Outliers

"Outliers" are values that "lie outside" the other values.

When we collect data, sometimes there are values that are "far away" from the main group of data ... what do we do with them?

 

Example: Long Jump

A new coach has been working with the Long Jump team this month, and the athletes' performance has changed.

Augustus can now jump 0.15m further, June and Carol can jump 0.06m further.

Here are all the results:

  • Augustus: +0.15m
  • Tom: +0.11m
  • June: +0.06m
  • Carol: +0.06m
  • Bob: + 0.12m
  • Sam: -0.56m

Oh no! Sam got worse.

Here are the results on the number line:

The mean is:

(0.15+0.11+0.06+0.06+0.12-0.56) / 6 = -0.06 / 6 = -0.01m

So, on average the performance went DOWN.

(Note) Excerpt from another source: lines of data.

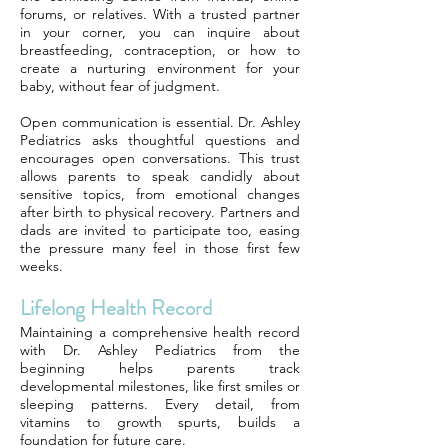
forums, or relatives. With a trusted partner
in your corner, you can inquire about
breastfeeding, contraception, or how to
create a nurturing environment for your
baby, without fear of judgment.
Open communication is essential. Dr. Ashley
Pediatrics asks thoughtful questions and
encourages open conversations. This trust
allows parents to speak candidly about
sensitive topics, from emotional changes
after birth to physical recovery. Partners and
dads are invited to participate too, easing
the pressure many feel in those first few
weeks.
Lifelong Health Record
Maintaining a comprehensive health record
with Dr. Ashley Pediatrics from the
beginning helps parents track
developmental milestones, like first smiles or
sleeping patterns. Every detail, from
vitamins to growth spurts, builds a
foundation for future care.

The coach is obviously useless ... right?

Sam's result is an "Outlier" ... what if we remove Sam's result?

Example: Long Jump (continued)

Let us try the results WITHOUT Sam:

Mean = (0.15+0.11+0.06+0.06+0.12)/6 = 0.08m

Hey, the coach looks much better now!

But is that fair? Can we just get rid of values we don't like?

What To Do?

You need to think "why is that value over there?"

It may be quite normal to have high or low values

  • People can be short or tall
  • Some days there is no rain, other days there can be a downpour
  • Athletes can perform better or worse on different days

Or there may be an unusual reason for extreme data

Example: Long Jump (continued)

We find out that Sam was feeling sick that day. Not the coach's fault at all.

So it is a good idea in this case to remove Sam's result.

When we remove outliers we are changing the data, it is no longer "pure", so we shouldn't just get rid of the outliers without a good reason!

And when we do get rid of them, we should explain what we are doing and why.

Mean, Median and Mode

We saw how outliers affect the mean, but what about the median or mode?

Example: Long Jump (continued)

The median ("middle" value):

  • including Sam is: 0.085
  • without Sam is: 0.11 (went up a little)

The mode (the most common value):

  • including Sam is: 0.06
  • without Sam is: 0.06 (stayed the same)

The mode and median didn't change very much.

They also stayed around where most of the data is.

So it seems that outliers have the biggest effect on the mean, and not so much on the median or mode.

Hint: calculate the median and mode when you have outliers.